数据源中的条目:
• • • • •
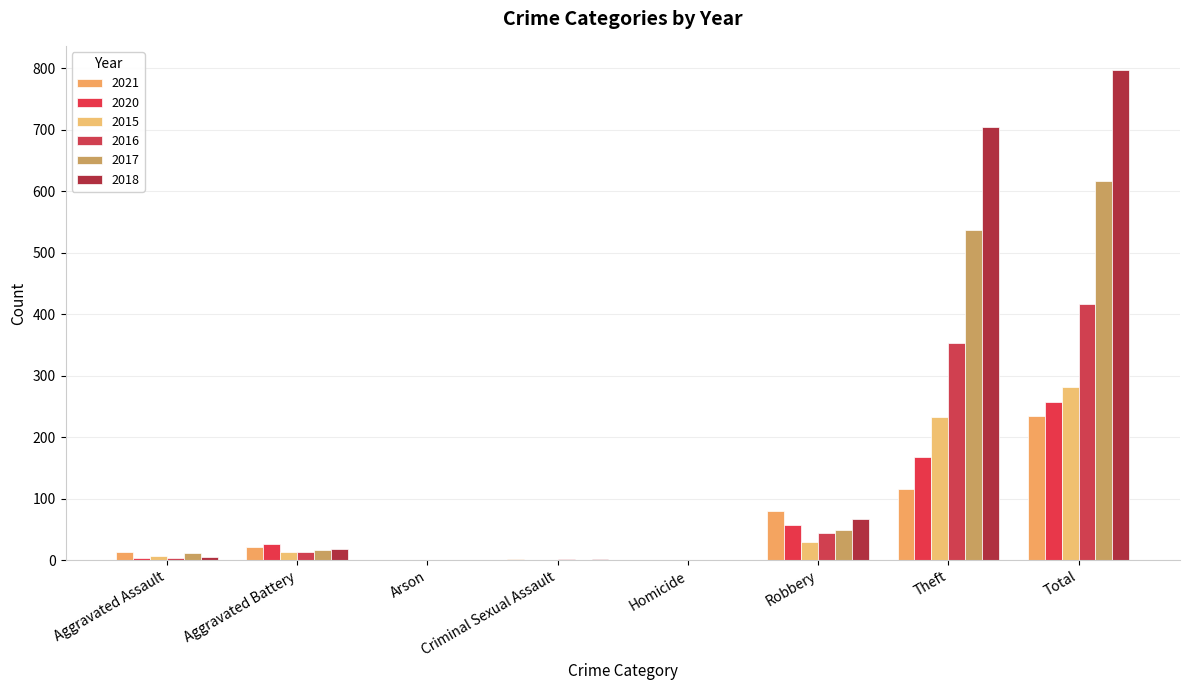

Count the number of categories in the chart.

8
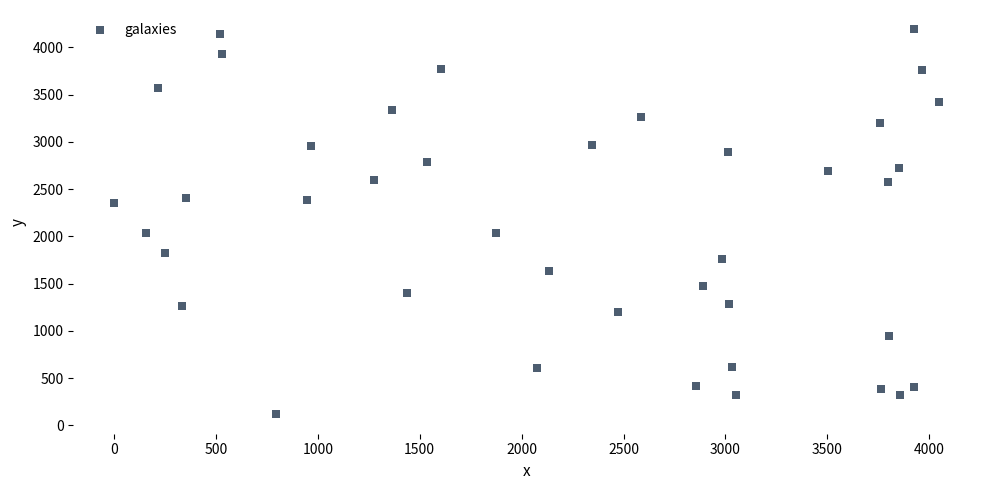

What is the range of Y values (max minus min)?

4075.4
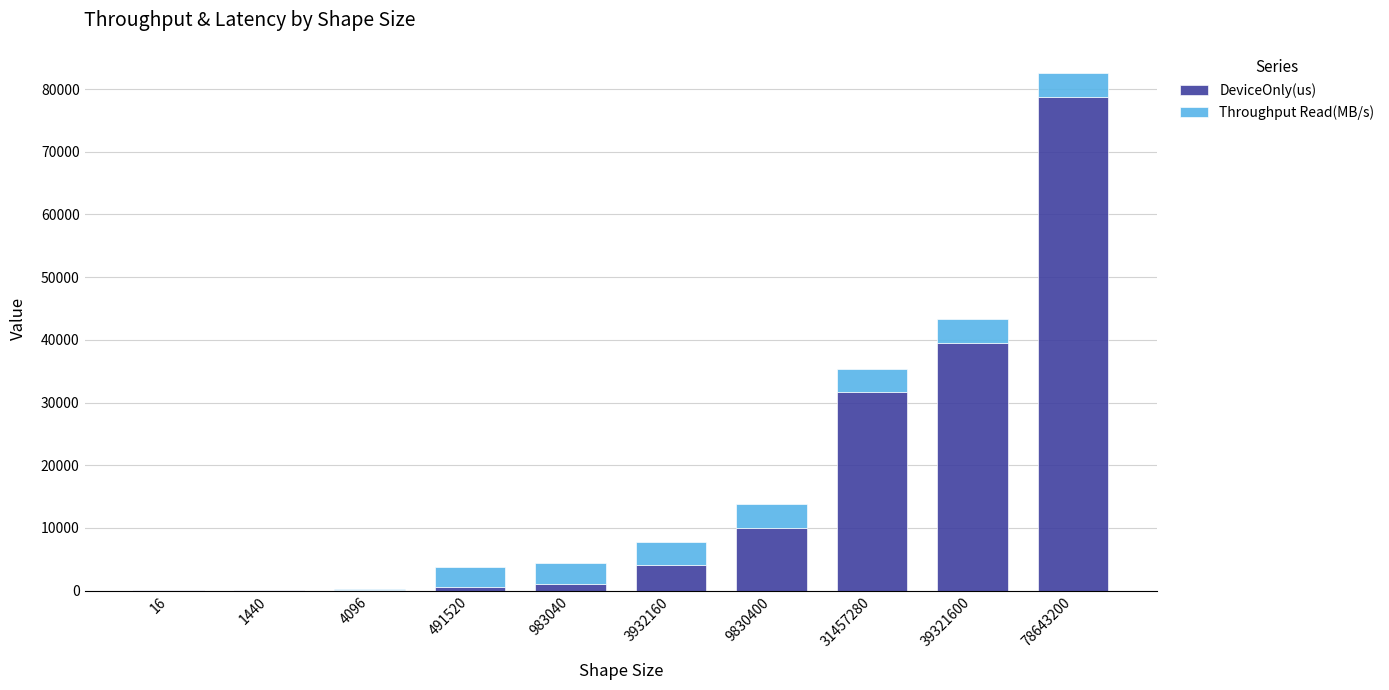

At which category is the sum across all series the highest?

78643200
• • • • •
*任务*. 把上面全部记录的文字逐行原样打印出来，答案中不要包含图片。

*本题答复*.
Count the number of categories in the chart.

8

What is the range of Y values (max minus min)?

4075.4

At which category is the sum across all series the highest?

78643200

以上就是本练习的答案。